**Task:**
Wherever the word "coffee" appears in a line of the records, copy that line.

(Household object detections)
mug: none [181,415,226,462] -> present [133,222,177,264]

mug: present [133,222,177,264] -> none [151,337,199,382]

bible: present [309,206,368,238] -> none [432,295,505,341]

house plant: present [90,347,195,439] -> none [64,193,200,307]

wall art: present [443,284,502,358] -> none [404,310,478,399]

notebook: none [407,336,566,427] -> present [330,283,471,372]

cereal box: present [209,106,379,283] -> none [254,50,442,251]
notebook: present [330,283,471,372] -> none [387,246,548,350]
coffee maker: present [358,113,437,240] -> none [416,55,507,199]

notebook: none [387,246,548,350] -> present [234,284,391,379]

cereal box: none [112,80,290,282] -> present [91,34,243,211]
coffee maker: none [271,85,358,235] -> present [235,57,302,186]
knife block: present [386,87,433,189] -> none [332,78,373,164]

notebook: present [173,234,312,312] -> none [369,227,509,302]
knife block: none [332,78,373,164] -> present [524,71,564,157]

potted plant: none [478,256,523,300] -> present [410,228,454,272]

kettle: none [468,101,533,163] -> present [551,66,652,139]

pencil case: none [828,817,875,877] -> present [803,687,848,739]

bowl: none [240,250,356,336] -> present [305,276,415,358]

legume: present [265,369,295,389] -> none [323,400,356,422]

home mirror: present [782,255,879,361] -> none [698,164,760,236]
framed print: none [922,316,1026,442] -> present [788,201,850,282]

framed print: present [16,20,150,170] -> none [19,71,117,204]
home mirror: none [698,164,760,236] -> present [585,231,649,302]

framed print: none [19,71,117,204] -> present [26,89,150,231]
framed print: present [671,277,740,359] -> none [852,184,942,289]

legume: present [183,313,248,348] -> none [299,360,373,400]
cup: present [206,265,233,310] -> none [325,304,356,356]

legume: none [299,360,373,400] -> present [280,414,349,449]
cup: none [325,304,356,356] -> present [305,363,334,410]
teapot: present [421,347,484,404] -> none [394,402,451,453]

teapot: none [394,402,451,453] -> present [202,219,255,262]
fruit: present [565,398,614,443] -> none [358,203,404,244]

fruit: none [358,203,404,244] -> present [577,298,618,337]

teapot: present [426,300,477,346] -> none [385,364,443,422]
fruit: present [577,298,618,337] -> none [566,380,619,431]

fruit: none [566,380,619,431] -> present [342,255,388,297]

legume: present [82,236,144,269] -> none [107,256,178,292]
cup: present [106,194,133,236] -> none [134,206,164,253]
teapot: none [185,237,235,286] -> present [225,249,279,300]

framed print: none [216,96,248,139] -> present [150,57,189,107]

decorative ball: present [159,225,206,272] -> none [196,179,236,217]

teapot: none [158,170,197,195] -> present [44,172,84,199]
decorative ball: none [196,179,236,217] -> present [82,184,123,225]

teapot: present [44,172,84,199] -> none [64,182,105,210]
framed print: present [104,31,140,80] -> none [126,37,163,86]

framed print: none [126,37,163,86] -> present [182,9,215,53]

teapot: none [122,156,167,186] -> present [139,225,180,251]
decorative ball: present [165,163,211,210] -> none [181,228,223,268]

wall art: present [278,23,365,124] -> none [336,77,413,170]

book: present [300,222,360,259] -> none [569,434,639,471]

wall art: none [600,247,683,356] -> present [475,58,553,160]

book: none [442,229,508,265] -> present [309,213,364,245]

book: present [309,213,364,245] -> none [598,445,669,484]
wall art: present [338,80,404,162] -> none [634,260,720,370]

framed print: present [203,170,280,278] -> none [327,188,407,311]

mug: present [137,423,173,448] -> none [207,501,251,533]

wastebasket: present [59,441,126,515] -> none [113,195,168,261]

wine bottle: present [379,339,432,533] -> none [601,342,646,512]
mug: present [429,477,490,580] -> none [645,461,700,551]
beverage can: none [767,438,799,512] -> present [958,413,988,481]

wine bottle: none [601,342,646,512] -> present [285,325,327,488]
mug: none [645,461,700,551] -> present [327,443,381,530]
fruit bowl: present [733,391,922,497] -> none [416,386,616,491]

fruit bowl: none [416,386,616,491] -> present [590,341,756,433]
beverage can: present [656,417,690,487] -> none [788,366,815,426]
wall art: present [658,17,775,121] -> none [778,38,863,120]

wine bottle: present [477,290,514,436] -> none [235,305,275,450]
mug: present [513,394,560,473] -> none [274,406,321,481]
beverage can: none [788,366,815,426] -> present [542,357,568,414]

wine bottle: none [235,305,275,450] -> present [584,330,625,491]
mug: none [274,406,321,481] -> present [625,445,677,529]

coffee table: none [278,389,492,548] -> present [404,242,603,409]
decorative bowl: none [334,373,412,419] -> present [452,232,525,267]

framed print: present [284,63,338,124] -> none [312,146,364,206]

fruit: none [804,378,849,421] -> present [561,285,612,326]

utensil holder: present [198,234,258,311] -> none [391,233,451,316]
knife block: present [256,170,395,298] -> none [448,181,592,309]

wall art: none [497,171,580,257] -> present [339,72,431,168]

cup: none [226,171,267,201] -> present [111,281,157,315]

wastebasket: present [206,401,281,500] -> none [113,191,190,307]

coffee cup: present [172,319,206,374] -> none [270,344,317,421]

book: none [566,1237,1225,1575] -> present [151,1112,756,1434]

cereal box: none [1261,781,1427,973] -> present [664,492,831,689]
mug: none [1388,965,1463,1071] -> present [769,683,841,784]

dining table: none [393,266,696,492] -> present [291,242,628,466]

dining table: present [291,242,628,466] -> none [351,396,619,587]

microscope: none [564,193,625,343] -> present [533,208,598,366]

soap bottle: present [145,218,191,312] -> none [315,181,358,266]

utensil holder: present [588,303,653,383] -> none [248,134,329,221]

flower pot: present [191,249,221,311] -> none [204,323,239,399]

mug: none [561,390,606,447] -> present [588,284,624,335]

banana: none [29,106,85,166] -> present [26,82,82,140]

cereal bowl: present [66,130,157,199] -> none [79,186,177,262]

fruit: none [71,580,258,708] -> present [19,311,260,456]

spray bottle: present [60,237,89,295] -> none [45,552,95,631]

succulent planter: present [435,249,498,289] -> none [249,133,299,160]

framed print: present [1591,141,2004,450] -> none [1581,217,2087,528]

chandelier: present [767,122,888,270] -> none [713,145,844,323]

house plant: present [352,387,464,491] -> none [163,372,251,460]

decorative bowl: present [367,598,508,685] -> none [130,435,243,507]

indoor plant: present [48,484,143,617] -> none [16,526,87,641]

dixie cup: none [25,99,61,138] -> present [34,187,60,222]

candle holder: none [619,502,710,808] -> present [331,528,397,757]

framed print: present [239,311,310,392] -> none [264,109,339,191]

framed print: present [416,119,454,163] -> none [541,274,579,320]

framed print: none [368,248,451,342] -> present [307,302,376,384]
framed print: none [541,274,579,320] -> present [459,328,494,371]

**Task response:**
coffee maker: present [358,113,437,240] -> none [416,55,507,199]
coffee maker: none [271,85,358,235] -> present [235,57,302,186]
coffee table: none [278,389,492,548] -> present [404,242,603,409]
coffee cup: present [172,319,206,374] -> none [270,344,317,421]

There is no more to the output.